We have developed a cutting-edge application with an advanced graphical user interface, InkVisitor, which makes the full power of CASTEMO accessible to any interested researcher.

However, it is one thing to have a great data model and data collection interface, and another is to find a convenient and well-organised way to explore and analyse that data in a research-oriented manner.

With CASTEMO, thankfully, there is a straightforward solution to this challenge. Thanks to the DISSINET team’s hard work on data model development and data transformation scripts, it is now possible to output CASTEMO data collected in InkVisitor into flexible, operable, and efficient Neo4j graph databases. Graph databases are ideal for exploring the rich web of interconnections made by following the CASTEMO approach. Neo4j Community Edition is the most widespread, open-source graph database, which can be used free of charge. Furthermore, Neo4j comes with an immense variety of extensions for data visualisation and analysis, and supports export to standard data exchange formats. Neo4j thus places CASTEMO data at your fingertips, allowing you to get on with the fun part: exploration and research.

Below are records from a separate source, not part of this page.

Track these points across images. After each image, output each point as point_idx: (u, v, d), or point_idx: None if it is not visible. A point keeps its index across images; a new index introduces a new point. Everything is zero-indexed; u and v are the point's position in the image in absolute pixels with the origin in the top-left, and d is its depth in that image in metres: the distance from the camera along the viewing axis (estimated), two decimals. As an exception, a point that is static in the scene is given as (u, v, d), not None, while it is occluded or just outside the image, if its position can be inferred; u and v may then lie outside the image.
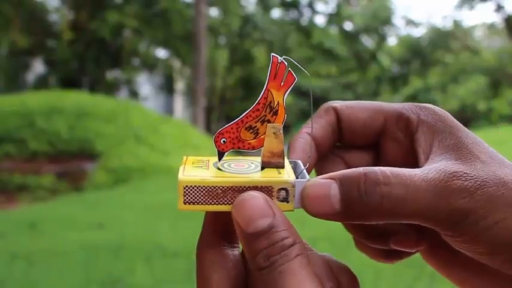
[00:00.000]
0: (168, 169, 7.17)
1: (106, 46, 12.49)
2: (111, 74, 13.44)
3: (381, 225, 0.37)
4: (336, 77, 18.27)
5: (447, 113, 0.36)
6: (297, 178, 0.33)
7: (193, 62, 11.94)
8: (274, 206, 0.30)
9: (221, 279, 0.31)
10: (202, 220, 0.33)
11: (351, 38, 17.90)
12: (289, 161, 0.36)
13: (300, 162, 0.36)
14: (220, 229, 0.33)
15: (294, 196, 0.31)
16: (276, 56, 0.33)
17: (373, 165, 0.35)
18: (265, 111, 0.33)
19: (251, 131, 0.33)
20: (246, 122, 0.33)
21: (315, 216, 0.31)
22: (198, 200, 0.31)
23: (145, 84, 14.75)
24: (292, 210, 0.32)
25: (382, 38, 19.18)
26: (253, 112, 0.33)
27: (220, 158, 0.34)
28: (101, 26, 11.78)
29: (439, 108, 0.36)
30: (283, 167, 0.33)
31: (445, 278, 0.39)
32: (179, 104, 16.57)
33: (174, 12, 12.92)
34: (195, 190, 0.31)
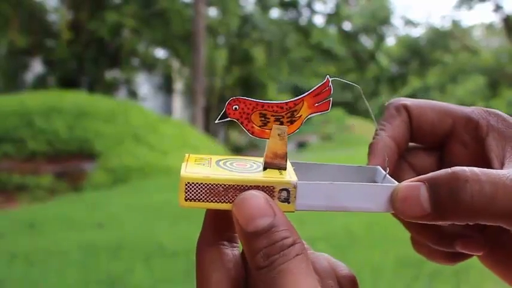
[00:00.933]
0: (167, 169, 7.17)
1: (105, 46, 12.48)
2: (110, 74, 13.42)
3: (448, 228, 0.37)
4: (335, 77, 18.28)
5: None
6: (381, 183, 0.33)
7: (192, 62, 11.93)
8: (275, 205, 0.30)
9: (221, 278, 0.31)
10: (202, 219, 0.33)
11: (349, 38, 17.92)
12: (367, 167, 0.36)
13: (379, 168, 0.36)
14: (220, 228, 0.33)
15: (295, 197, 0.31)
16: (330, 79, 0.33)
17: (438, 168, 0.35)
18: (286, 114, 0.33)
19: (262, 119, 0.33)
20: (264, 109, 0.33)
21: (406, 219, 0.31)
22: (199, 197, 0.31)
23: (144, 84, 14.74)
24: (293, 211, 0.32)
25: (381, 38, 19.20)
26: (277, 106, 0.33)
27: (221, 119, 0.34)
28: (100, 26, 11.78)
29: (507, 115, 0.36)
30: (285, 168, 0.33)
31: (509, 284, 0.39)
32: (178, 104, 16.57)
33: (173, 12, 12.91)
34: (197, 187, 0.31)
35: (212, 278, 0.31)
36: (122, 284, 2.77)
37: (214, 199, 0.31)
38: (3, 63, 12.53)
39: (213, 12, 14.98)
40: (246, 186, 0.31)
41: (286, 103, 0.33)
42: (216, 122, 0.34)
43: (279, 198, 0.31)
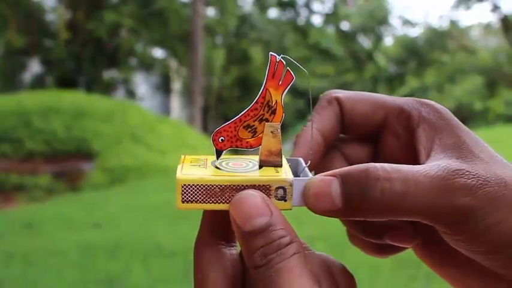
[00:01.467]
0: (165, 169, 7.16)
1: (103, 46, 12.47)
2: (108, 74, 13.41)
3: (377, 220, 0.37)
4: (333, 77, 18.28)
5: (448, 110, 0.36)
6: (299, 176, 0.33)
7: (190, 62, 11.93)
8: (272, 204, 0.30)
9: (218, 278, 0.31)
10: (200, 219, 0.33)
11: (347, 37, 17.92)
12: (292, 159, 0.36)
13: (301, 159, 0.36)
14: (218, 228, 0.33)
15: (291, 195, 0.31)
16: (275, 54, 0.33)
17: (372, 159, 0.36)
18: (264, 110, 0.33)
19: (249, 129, 0.34)
20: (244, 121, 0.33)
21: (317, 214, 0.31)
22: (196, 198, 0.31)
23: (142, 84, 14.73)
24: (290, 209, 0.32)
25: (379, 38, 19.21)
26: (252, 111, 0.33)
27: (218, 157, 0.34)
28: (98, 25, 11.77)
29: (441, 106, 0.36)
30: (281, 165, 0.33)
31: (440, 276, 0.39)
32: (176, 103, 16.55)
33: (171, 12, 12.90)
34: (193, 189, 0.31)
35: (210, 277, 0.31)
36: (119, 284, 2.77)
37: (211, 200, 0.31)
38: (1, 63, 12.51)
39: (211, 12, 14.98)
40: (242, 186, 0.31)
41: (256, 102, 0.33)
42: (218, 161, 0.34)
43: (275, 196, 0.31)
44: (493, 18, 21.01)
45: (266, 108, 0.33)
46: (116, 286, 2.75)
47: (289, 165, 0.34)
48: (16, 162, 6.81)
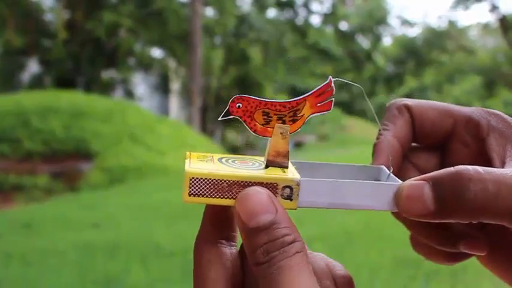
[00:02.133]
0: (164, 169, 7.17)
1: (101, 46, 12.46)
2: (107, 74, 13.40)
3: (451, 228, 0.37)
4: (331, 77, 18.30)
5: None
6: (385, 182, 0.33)
7: (189, 62, 11.93)
8: (277, 202, 0.30)
9: (218, 277, 0.31)
10: (199, 218, 0.34)
11: (346, 38, 17.94)
12: (372, 167, 0.36)
13: (383, 167, 0.36)
14: (218, 227, 0.33)
15: (297, 194, 0.32)
16: (332, 80, 0.34)
17: (441, 168, 0.35)
18: (288, 113, 0.33)
19: (265, 117, 0.34)
20: (267, 108, 0.33)
21: (410, 217, 0.32)
22: (203, 192, 0.31)
23: (140, 84, 14.72)
24: (295, 209, 0.32)
25: (378, 38, 19.23)
26: (280, 105, 0.33)
27: (224, 116, 0.34)
28: (97, 25, 11.76)
29: (507, 116, 0.37)
30: (287, 167, 0.34)
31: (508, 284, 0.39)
32: (174, 104, 16.55)
33: (170, 12, 12.90)
34: (201, 182, 0.31)
35: (209, 276, 0.31)
36: (118, 284, 2.77)
37: (217, 195, 0.31)
38: (0, 63, 12.50)
39: (209, 12, 14.98)
40: (250, 182, 0.31)
41: (289, 102, 0.33)
42: (220, 119, 0.34)
43: (281, 195, 0.32)
44: (491, 18, 21.03)
45: (292, 113, 0.33)
46: (115, 286, 2.75)
47: (295, 168, 0.35)
48: (14, 162, 6.81)
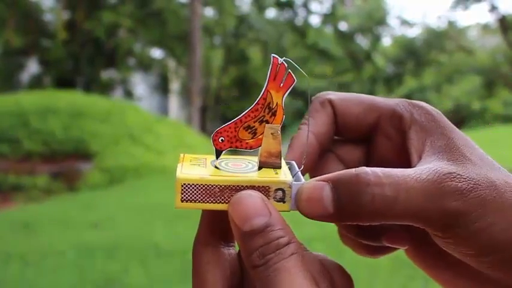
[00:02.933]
0: (163, 169, 7.16)
1: (101, 46, 12.46)
2: (106, 74, 13.40)
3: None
4: (331, 77, 18.28)
5: (440, 112, 0.36)
6: (293, 180, 0.33)
7: (189, 62, 11.94)
8: (271, 205, 0.30)
9: (217, 278, 0.31)
10: (198, 219, 0.33)
11: (345, 38, 17.93)
12: (286, 162, 0.36)
13: (294, 163, 0.36)
14: (216, 228, 0.33)
15: (290, 197, 0.32)
16: (277, 57, 0.33)
17: (366, 160, 0.36)
18: (264, 112, 0.33)
19: (249, 130, 0.34)
20: (245, 122, 0.34)
21: (309, 218, 0.32)
22: (195, 198, 0.31)
23: (140, 84, 14.73)
24: (288, 211, 0.32)
25: (377, 38, 19.23)
26: (252, 112, 0.33)
27: (217, 157, 0.34)
28: (96, 25, 11.76)
29: (432, 108, 0.36)
30: (280, 167, 0.34)
31: (431, 278, 0.39)
32: (174, 104, 16.56)
33: (169, 12, 12.91)
34: (193, 188, 0.31)
35: (208, 277, 0.31)
36: (117, 284, 2.77)
37: (210, 200, 0.31)
38: (-1, 63, 12.51)
39: (209, 12, 14.98)
40: (242, 186, 0.31)
41: (257, 103, 0.33)
42: (216, 162, 0.34)
43: (274, 197, 0.32)
44: (490, 19, 21.06)
45: (267, 109, 0.33)
46: (114, 286, 2.75)
47: (288, 167, 0.35)
48: (14, 162, 6.81)
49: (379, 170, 0.30)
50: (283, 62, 0.33)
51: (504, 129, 9.79)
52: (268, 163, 0.34)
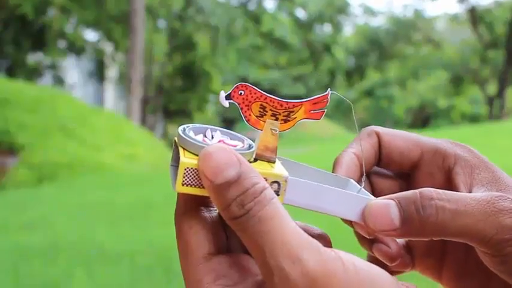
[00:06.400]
0: (100, 165, 7.15)
1: (28, 25, 12.22)
2: (33, 57, 13.17)
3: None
4: (286, 69, 18.41)
5: (477, 150, 0.45)
6: (360, 195, 0.39)
7: (128, 47, 11.84)
8: (239, 155, 0.33)
9: (200, 240, 0.35)
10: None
11: (303, 26, 18.09)
12: (340, 177, 0.43)
13: (352, 180, 0.42)
14: (193, 195, 0.36)
15: (284, 190, 0.36)
16: (330, 92, 0.40)
17: None
18: (283, 112, 0.39)
19: (261, 110, 0.39)
20: (265, 101, 0.39)
21: (376, 233, 0.38)
22: (195, 183, 0.35)
23: (72, 70, 14.52)
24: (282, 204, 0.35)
25: (338, 28, 19.44)
26: (278, 103, 0.39)
27: (225, 99, 0.39)
28: (23, 1, 11.54)
29: (471, 147, 0.45)
30: (274, 162, 0.39)
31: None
32: (111, 93, 16.38)
33: (108, -11, 12.79)
34: (195, 173, 0.35)
35: (192, 241, 0.35)
36: (59, 290, 2.81)
37: None
38: None
39: (152, -9, 14.88)
40: None
41: (287, 102, 0.39)
42: (221, 100, 0.39)
43: None
44: (459, 9, 21.52)
45: (286, 113, 0.39)
46: (55, 292, 2.79)
47: (281, 164, 0.40)
48: None
49: (439, 190, 0.37)
50: (329, 99, 0.39)
51: (471, 130, 10.04)
52: (264, 156, 0.38)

And this is not all. Neo4j queries also allow you to enrich your CASTEMO data, creating further analytical categorisations and connections in line with your research needs as they emerge. You can thicken the relations between your data and create convenient “shortcuts” to assist your exploration and analysis. For instance, if one Person entity is related to another by way of the Concept entity “sister”, you can easily use the reciprocal Concept entity (“sibling”) to add a new relationship going the other way, just by a simple Neo4J query that can scale to cover all such connections.

Tempted by CASTEMO but never tried Neo4j queries? Don’t worry: Neo4j is presently the most widely used graph database management system. There is a lot of material to learn from.

Don’t like to be bound to a specific database format? Then we have good news for you, too: The important thing is to get the relations between entities right in InkVisitor, in the way you want them to be. Then, the final format is just a question of practicality and preference. It took us just a little more than two weeks to develop a pipeline transforming CASTEMO data collected in InkVisitor into Neo4j format. With such a very reasonable amount of energy, you can transform the data into any other format: an SQL relational database, a NoSQL database, a collection of simple spreadsheets, or even – if, for some reason, you wanted a hard copy and had a lot of space – a printed card catalogue.

DISSINET has expanded years of work developing the CASTEMO approach, its data model, and the InkVisitor application. With the ability to readily export collected data into powerful research databases, we feel these efforts are coming to full fruition. Think CASTEMO might be right for your research needs? Come join us in the adventure!